**Task requirements**
Reproduce the lines below word for word, without changing anything.

**Provided information**
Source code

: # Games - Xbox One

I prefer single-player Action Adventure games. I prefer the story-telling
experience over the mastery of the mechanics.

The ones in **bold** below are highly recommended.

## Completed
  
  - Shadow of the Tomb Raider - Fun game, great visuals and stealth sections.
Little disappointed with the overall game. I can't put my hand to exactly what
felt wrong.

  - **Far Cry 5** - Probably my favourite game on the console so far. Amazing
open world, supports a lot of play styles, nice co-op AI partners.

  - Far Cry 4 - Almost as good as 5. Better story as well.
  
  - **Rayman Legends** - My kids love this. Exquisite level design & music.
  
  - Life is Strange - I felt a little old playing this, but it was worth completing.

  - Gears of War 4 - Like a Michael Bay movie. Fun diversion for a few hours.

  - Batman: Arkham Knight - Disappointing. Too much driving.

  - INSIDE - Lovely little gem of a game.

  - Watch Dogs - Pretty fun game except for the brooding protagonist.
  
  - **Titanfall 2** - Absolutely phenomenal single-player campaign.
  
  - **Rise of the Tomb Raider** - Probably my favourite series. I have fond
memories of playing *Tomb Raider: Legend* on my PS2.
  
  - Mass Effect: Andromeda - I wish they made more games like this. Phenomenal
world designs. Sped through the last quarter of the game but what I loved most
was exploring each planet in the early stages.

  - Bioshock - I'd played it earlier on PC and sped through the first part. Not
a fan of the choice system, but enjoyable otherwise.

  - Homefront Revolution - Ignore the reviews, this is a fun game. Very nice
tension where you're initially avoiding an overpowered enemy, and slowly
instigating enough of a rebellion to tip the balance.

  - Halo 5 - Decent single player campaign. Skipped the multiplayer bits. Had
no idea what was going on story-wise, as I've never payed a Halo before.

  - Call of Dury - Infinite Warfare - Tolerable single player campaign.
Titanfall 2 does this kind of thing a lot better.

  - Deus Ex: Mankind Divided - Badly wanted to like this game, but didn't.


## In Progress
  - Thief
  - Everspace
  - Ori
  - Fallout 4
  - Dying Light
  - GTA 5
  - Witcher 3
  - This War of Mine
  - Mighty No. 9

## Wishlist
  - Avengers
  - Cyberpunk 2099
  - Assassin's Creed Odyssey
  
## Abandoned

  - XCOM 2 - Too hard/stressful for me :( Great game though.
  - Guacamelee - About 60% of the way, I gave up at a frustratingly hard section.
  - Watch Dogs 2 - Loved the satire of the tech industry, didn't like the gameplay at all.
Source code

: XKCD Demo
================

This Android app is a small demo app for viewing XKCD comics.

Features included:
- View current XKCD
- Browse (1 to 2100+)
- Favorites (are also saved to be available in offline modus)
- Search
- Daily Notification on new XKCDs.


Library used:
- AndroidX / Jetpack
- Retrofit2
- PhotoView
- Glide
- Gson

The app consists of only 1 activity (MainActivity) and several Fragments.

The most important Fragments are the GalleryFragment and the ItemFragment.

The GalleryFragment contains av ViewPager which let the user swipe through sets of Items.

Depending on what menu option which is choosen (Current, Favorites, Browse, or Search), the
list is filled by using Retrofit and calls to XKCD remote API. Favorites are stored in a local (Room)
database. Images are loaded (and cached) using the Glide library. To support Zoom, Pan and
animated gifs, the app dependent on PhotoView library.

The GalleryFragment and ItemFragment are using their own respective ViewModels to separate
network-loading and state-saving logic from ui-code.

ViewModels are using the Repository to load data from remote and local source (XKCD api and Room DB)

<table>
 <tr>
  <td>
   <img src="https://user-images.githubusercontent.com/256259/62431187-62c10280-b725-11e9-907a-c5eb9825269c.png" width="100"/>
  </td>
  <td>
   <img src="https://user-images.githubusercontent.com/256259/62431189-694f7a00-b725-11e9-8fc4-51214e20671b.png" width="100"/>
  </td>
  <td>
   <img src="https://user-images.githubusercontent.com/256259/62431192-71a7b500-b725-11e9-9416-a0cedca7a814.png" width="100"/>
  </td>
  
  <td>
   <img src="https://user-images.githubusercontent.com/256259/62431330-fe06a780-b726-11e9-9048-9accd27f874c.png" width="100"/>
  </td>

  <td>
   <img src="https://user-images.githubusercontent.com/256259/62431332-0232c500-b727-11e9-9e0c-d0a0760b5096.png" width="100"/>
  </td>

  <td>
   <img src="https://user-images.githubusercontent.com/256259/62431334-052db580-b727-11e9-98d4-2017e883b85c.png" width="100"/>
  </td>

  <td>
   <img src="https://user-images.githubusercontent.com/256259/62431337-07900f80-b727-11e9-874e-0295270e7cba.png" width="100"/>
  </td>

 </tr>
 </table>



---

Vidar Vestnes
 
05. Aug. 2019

**Written answer**
Source code

: # Games - Xbox One

I prefer single-player Action Adventure games. I prefer the story-telling
experience over the mastery of the mechanics.

The ones in **bold** below are highly recommended.

## Completed
  
  - Shadow of the Tomb Raider - Fun game, great visuals and stealth sections.
Little disappointed with the overall game. I can't put my hand to exactly what
felt wrong.

  - **Far Cry 5** - Probably my favourite game on the console so far. Amazing
open world, supports a lot of play styles, nice co-op AI partners.

  - Far Cry 4 - Almost as good as 5. Better story as well.
  
  - **Rayman Legends** - My kids love this. Exquisite level design & music.
  
  - Life is Strange - I felt a little old playing this, but it was worth completing.

  - Gears of War 4 - Like a Michael Bay movie. Fun diversion for a few hours.

  - Batman: Arkham Knight - Disappointing. Too much driving.

  - INSIDE - Lovely little gem of a game.

  - Watch Dogs - Pretty fun game except for the brooding protagonist.
  
  - **Titanfall 2** - Absolutely phenomenal single-player campaign.
  
  - **Rise of the Tomb Raider** - Probably my favourite series. I have fond
memories of playing *Tomb Raider: Legend* on my PS2.
  
  - Mass Effect: Andromeda - I wish they made more games like this. Phenomenal
world designs. Sped through the last quarter of the game but what I loved most
was exploring each planet in the early stages.

  - Bioshock - I'd played it earlier on PC and sped through the first part. Not
a fan of the choice system, but enjoyable otherwise.

  - Homefront Revolution - Ignore the reviews, this is a fun game. Very nice
tension where you're initially avoiding an overpowered enemy, and slowly
instigating enough of a rebellion to tip the balance.

  - Halo 5 - Decent single player campaign. Skipped the multiplayer bits. Had
no idea what was going on story-wise, as I've never payed a Halo before.

  - Call of Dury - Infinite Warfare - Tolerable single player campaign.
Titanfall 2 does this kind of thing a lot better.

  - Deus Ex: Mankind Divided - Badly wanted to like this game, but didn't.


## In Progress
  - Thief
  - Everspace
  - Ori
  - Fallout 4
  - Dying Light
  - GTA 5
  - Witcher 3
  - This War of Mine
  - Mighty No. 9

## Wishlist
  - Avengers
  - Cyberpunk 2099
  - Assassin's Creed Odyssey
  
## Abandoned

  - XCOM 2 - Too hard/stressful for me :( Great game though.
  - Guacamelee - About 60% of the way, I gave up at a frustratingly hard section.
  - Watch Dogs 2 - Loved the satire of the tech industry, didn't like the gameplay at all.
Source code

: XKCD Demo
================

This Android app is a small demo app for viewing XKCD comics.

Features included:
- View current XKCD
- Browse (1 to 2100+)
- Favorites (are also saved to be available in offline modus)
- Search
- Daily Notification on new XKCDs.


Library used:
- AndroidX / Jetpack
- Retrofit2
- PhotoView
- Glide
- Gson

The app consists of only 1 activity (MainActivity) and several Fragments.

The most important Fragments are the GalleryFragment and the ItemFragment.

The GalleryFragment contains av ViewPager which let the user swipe through sets of Items.

Depending on what menu option which is choosen (Current, Favorites, Browse, or Search), the
list is filled by using Retrofit and calls to XKCD remote API. Favorites are stored in a local (Room)
database. Images are loaded (and cached) using the Glide library. To support Zoom, Pan and
animated gifs, the app dependent on PhotoView library.

The GalleryFragment and ItemFragment are using their own respective ViewModels to separate
network-loading and state-saving logic from ui-code.

ViewModels are using the Repository to load data from remote and local source (XKCD api and Room DB)

<table>
 <tr>
  <td>
   <img src="https://user-images.githubusercontent.com/256259/62431187-62c10280-b725-11e9-907a-c5eb9825269c.png" width="100"/>
  </td>
  <td>
   <img src="https://user-images.githubusercontent.com/256259/62431189-694f7a00-b725-11e9-8fc4-51214e20671b.png" width="100"/>
  </td>
  <td>
   <img src="https://user-images.githubusercontent.com/256259/62431192-71a7b500-b725-11e9-9416-a0cedca7a814.png" width="100"/>
  </td>
  
  <td>
   <img src="https://user-images.githubusercontent.com/256259/62431330-fe06a780-b726-11e9-9048-9accd27f874c.png" width="100"/>
  </td>

  <td>
   <img src="https://user-images.githubusercontent.com/256259/62431332-0232c500-b727-11e9-9e0c-d0a0760b5096.png" width="100"/>
  </td>

  <td>
   <img src="https://user-images.githubusercontent.com/256259/62431334-052db580-b727-11e9-98d4-2017e883b85c.png" width="100"/>
  </td>

  <td>
   <img src="https://user-images.githubusercontent.com/256259/62431337-07900f80-b727-11e9-874e-0295270e7cba.png" width="100"/>
  </td>

 </tr>
 </table>



---

Vidar Vestnes
 
05. Aug. 2019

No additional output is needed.